During the last years, the genetic etiology of an increasing number of inborn errors of immunity (IEIs) has been elucidated, establishing unequivocal diagnoses and enabling accurate genetic counseling. However, genetic heterogeneity of most IEIs is high and patients frequently had to be assessed for more than one gene, anyway remaining without a disease-causing genotype. Next Generation Sequencing (NGS) allows evaluation of a large number of genes at the same time on several patients in parallel.
According to our previous data from “the Sanger era”, the lowest diagnostic yield occurred in those patients displaying immune dysregulation diseases (with 9 genes evaluated), autoinflammatory disorders (3 genes analyzed) or defects in innate immunity (4 different genes). Since 2017, our patients with these clinical phenotypes can take advantage of a custom panel of up to 333 genes.
From our cohort of 292 index cases referred for molecular studies by NGS custom gene panels, we performed a retrospective evaluation aiming to examine how many of them reached a definite or highly probable diagnosis of IEI.
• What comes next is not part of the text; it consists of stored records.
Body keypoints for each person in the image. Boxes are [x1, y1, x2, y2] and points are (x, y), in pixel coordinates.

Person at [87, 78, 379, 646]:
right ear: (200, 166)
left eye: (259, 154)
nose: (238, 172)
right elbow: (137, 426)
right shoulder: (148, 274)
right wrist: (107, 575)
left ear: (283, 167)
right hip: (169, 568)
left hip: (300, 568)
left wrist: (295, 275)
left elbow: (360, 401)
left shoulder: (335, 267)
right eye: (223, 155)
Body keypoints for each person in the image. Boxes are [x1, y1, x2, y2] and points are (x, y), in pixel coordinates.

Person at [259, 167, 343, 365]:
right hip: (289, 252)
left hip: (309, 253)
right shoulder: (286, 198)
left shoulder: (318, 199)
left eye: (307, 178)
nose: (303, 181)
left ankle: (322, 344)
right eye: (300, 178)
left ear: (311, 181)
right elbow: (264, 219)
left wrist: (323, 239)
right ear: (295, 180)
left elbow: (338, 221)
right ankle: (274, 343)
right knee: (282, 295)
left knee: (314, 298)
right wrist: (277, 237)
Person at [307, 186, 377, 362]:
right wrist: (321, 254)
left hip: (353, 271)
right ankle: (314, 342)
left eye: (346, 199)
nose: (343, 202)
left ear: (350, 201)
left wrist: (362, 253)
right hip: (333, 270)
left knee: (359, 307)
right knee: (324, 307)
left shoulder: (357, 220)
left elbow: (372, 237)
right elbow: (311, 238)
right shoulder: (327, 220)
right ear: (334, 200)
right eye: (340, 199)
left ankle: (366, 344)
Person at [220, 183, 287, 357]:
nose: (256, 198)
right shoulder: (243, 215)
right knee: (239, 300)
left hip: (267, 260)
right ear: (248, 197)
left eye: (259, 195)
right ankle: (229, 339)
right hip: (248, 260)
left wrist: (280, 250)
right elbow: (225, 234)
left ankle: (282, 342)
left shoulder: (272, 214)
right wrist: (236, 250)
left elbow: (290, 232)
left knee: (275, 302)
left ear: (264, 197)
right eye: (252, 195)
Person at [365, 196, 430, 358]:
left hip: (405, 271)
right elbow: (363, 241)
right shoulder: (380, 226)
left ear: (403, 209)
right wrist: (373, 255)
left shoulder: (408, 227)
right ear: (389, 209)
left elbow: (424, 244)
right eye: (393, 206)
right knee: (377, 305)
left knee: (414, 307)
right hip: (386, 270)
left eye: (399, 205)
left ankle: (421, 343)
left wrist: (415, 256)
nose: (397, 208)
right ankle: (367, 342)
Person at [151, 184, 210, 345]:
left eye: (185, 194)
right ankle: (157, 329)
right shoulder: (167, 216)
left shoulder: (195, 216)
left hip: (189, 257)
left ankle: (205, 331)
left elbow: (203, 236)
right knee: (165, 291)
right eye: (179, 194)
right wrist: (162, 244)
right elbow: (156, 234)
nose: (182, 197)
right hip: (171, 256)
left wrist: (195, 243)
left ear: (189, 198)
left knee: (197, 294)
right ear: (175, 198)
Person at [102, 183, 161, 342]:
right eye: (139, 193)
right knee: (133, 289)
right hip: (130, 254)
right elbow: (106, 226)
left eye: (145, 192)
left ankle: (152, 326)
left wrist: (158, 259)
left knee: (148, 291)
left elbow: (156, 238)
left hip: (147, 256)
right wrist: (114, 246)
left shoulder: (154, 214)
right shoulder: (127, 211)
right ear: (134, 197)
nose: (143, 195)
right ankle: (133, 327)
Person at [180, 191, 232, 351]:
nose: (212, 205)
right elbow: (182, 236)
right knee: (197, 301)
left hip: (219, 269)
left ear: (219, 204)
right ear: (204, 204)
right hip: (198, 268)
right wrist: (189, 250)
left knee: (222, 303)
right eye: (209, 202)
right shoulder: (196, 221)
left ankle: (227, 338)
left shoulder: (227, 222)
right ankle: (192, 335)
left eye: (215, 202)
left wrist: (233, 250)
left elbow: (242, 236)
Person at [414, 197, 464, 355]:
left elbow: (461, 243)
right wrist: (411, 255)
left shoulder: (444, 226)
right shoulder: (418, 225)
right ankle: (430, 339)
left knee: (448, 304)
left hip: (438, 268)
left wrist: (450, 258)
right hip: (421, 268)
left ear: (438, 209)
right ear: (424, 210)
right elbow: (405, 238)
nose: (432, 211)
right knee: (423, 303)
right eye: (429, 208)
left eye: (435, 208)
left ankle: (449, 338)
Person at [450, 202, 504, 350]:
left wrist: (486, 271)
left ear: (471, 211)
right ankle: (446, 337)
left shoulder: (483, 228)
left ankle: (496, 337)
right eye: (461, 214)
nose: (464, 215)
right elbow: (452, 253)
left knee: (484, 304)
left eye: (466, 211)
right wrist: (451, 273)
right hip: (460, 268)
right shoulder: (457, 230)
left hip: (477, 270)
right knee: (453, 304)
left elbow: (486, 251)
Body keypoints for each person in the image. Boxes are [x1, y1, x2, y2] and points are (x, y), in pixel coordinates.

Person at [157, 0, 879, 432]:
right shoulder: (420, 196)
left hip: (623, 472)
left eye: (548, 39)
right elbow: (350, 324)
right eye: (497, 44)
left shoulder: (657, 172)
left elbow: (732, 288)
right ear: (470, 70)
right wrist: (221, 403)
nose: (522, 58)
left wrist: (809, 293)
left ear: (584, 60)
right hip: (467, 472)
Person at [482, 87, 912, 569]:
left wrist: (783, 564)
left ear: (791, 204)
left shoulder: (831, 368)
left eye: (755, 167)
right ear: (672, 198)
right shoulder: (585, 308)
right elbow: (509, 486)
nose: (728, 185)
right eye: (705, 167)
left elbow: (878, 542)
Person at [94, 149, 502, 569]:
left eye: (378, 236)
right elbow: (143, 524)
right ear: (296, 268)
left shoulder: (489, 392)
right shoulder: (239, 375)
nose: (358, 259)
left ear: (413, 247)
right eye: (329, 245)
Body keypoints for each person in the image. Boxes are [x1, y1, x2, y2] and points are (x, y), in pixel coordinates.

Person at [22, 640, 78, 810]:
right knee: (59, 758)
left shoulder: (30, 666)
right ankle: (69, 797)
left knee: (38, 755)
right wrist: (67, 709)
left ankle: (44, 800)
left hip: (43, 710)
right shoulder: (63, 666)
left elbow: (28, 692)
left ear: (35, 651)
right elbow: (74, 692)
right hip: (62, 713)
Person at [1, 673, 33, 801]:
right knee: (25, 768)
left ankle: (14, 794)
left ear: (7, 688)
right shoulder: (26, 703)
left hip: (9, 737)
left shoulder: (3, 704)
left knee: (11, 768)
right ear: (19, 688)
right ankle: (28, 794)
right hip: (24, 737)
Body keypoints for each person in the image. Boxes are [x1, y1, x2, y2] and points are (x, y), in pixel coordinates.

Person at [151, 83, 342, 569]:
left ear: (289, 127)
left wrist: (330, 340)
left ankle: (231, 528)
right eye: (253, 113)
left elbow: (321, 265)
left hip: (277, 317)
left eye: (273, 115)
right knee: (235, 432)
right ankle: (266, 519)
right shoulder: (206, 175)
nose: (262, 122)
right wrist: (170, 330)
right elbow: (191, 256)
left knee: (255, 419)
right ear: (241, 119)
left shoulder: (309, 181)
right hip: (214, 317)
Twenty-eight percent of them (80/292) achieved a confirmed or highly probable genetic etiology. According to IEIs categories diseases of immune dysregulation attained 28% (30/107) of these diagnoses, autoinflammatory disorders 19% (12/63) and defects in innate immunity 5% (2/38). It is also important to note that for instance in patients with suspected immune dysregulation by increasing to 51 the number of genes simultaneously analyzed, highly probable pathogenic variants in 17 unique genes could be revealed.
Beyond the number of confirmed diagnoses, NGS dramatically reduced the response time, important for an accurate disease management by increasing at the same time gene analysis scope.
In addition to family segregation studies that took into account the type of inheritance involved, functional studies had to be incorporated to confirm the pathogenicity of some variants.